An Inmate Allegedly 'Leaking Blood All Over' Was Denied Medical Treatment for Hours. The Prison Guard Gets Qualified Immunity
The legal doctrine continues to render juries irrelevant.
A prison guard who opted not to ensure prompt medical care for an inmate with a broken hand and a partially severed tendon is entitled to qualified immunity and thus cannot be sued over the incident, a federal court ruled last week.
The doctrine of qualified immunity requires that, in order to hold certain government actors accountable in civil court, plaintiffs must furnish a prior court ruling where the exact misbehavior they're alleging has already been explicitly ruled unconstitutional.

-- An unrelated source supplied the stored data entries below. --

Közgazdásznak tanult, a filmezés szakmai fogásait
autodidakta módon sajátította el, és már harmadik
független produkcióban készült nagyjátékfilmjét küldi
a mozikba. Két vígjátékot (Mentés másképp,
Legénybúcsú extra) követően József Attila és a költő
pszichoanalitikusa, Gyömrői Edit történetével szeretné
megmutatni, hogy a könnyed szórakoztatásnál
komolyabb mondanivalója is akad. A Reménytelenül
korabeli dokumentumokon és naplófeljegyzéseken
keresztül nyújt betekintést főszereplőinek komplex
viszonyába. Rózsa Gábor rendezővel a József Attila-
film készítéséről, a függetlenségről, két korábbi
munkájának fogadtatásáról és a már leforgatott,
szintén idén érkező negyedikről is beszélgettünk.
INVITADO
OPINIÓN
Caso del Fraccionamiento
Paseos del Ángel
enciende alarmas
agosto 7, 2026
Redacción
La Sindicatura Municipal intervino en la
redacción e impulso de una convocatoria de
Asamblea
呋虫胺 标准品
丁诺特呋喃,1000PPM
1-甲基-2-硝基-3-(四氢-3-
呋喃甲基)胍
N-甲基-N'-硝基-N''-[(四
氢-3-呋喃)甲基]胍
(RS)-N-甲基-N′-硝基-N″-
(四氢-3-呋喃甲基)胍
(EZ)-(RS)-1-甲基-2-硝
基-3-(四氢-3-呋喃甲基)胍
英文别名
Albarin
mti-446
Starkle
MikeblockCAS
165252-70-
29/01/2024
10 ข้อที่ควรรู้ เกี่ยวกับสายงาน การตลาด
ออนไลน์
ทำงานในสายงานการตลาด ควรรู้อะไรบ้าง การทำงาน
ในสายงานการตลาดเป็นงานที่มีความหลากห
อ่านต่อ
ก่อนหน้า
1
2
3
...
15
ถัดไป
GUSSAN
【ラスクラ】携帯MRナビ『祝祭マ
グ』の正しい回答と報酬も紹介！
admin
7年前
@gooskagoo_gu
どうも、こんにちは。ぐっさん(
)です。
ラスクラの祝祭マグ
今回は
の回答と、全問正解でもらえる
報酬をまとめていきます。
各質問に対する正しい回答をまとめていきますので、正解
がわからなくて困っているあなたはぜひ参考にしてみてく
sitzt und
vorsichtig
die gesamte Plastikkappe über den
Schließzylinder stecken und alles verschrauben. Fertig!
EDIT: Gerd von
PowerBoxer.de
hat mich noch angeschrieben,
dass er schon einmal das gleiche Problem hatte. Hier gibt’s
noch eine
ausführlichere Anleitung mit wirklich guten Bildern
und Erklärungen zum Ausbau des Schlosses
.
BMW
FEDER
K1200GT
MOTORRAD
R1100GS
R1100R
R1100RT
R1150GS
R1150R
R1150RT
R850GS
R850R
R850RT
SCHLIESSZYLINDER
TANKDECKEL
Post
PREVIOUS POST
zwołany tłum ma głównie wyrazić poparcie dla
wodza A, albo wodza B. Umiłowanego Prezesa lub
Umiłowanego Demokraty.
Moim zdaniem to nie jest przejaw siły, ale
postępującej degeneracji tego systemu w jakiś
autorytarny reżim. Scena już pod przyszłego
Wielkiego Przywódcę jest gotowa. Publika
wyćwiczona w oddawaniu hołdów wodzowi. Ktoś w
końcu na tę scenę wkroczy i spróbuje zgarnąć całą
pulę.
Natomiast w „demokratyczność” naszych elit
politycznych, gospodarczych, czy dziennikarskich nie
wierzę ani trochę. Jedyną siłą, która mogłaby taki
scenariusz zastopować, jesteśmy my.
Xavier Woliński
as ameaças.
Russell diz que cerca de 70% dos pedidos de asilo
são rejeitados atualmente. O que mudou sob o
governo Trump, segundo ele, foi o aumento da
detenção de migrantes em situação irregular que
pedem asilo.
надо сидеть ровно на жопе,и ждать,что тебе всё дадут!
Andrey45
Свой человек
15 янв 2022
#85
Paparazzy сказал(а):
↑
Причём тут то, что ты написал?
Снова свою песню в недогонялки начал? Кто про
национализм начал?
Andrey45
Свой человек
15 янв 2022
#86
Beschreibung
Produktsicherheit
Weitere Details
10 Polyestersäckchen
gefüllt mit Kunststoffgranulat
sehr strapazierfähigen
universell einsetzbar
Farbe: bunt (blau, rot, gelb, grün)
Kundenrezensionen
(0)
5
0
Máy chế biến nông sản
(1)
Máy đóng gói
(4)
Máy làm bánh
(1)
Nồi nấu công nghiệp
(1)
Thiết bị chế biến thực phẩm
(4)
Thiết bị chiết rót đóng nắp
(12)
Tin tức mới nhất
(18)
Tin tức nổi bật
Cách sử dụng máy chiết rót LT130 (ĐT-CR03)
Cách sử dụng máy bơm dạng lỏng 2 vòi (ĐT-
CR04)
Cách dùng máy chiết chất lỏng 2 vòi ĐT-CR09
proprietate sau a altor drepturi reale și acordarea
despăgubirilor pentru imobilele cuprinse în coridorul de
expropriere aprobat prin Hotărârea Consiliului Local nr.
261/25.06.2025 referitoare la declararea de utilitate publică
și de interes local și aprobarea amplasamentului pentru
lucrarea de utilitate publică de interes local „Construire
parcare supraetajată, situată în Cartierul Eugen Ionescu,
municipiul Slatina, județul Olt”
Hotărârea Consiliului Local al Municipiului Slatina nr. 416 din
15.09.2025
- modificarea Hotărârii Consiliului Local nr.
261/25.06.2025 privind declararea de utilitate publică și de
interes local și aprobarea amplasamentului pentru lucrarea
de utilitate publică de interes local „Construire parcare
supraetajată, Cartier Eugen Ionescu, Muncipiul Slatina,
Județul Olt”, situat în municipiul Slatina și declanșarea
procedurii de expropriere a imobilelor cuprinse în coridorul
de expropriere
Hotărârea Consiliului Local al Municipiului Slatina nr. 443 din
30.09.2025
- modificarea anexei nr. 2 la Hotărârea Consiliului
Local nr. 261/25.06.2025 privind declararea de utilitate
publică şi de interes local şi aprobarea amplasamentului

If they're not able to do so, state officials—from cops to prison guards to college administrators—are sometimes able to violate your constitutional rights without any recourse.
It's a standard that requires a devotion to myopic detail. Here, there were a few factors distinguishing the allegations from prior court decisions, including the location of the injury and the amount of blood shed.
In October 2014, Charles Wade, then an inmate at United States Penitentiary in Atlanta, Georgia, injured his hand and was escorted on a 10-minute walk from the kitchen to a holding cell by Captain Gordon Lewis. Wade says that over the course of that walk, he was "leaking blood all over" and left "a path of blood," but that his requests to go to the infirmary were ignored. He would stay in the holding cell for several hours before receiving any attention from a prison nurse. His injuries eventually worsened: Though he put in a request for help after his hand began to swell, staff did not tend to him until a day later when he flagged an officer and told a nurse his pain was registering as a ten out of ten. He ultimately required hospital treatment outside the prison.
In awarding Lewis qualified immunity, the 11th Circuit made a few distinctions from previous case law. "In [a prior ruling], the plaintiff suffered an injury to his head," wrote Judge Elizabeth L. Branch, "whereas here, Wade suffered an injury to his hand." She also noted that "the quantity of blood is different," because the defendant in a previous case had "blood soaked [on] his clothing [and] pooled on the floor." Also different is the location of the plaintiff: Wade was in a holding cell, sitting three feet from the infirmary, whereas the plaintiff in the preexisting precedent was in a hospital.
"On the one hand, this seems to be a pretty garden-variety application of qualified immunity," says Clark Neily, vice president for legal studies at the Cato Institute. "On the other hand, it underscores one of the most pernicious aspects of the qualified immunity defense, which is to take cases where reasonable people may plausibly disagree about the culpability of the government defendant and ensure that those disagreements are resolved not by ordinary citizens sitting as a jury—the way the Constitution, the Founders, and centuries of Anglo-American common law provide—but instead by a bunch of government employees who are disproportionately drawn from the ranks of prosecutors and other courtroom advocates for government."
But whether or not Lewis violated Wade's rights is still a matter of debate, and it will unfortunately remain that way, as the 11th Circuit chose not to make a ruling on it for subsequent defendants. We're told that victims of government abuse need to find the perfect court decision to hold the state accountable, yet the federal courts often decline to set those very precedents.
It's "entirely possible" that damages weren't appropriate, adds Neily. The story isn't exactly sympathetic: Wade says he sustained the injuries from cutting open a can of vegetables; others contend it was because he had punched another inmate in the face moments prior. But should such a determination be up to a jury? "The Founders were committed to the proposition that disputes between citizens and government—whether civil or criminal—should generally be resolved by ordinary citizens, not government mandarins," says Neily. "Qualified immunity represents a repudiation of that ancient wisdom and a blatant act of judicial policy making."
There are several instances of rogue prison guards receiving qualified immunity. There was the group of correctional officers who received the protection after locking a naked inmate in two cells over the span of several days: one with "massive amounts" of human feces covering the walls, and the other with sewage bubbling up from a clogged floor drain. In another case, a guard pepper-sprayed a prisoner, admittedly for no reason at all.
The Supreme Court, which legislated qualified immunity into existence, has been hesitant to fundamentally reconsider the doctrine as a whole. But in two highly unusual moves, it overturned both of the above cases within the last several months, allowing the victims to plead their cases where the Founders intended: in front of a jury.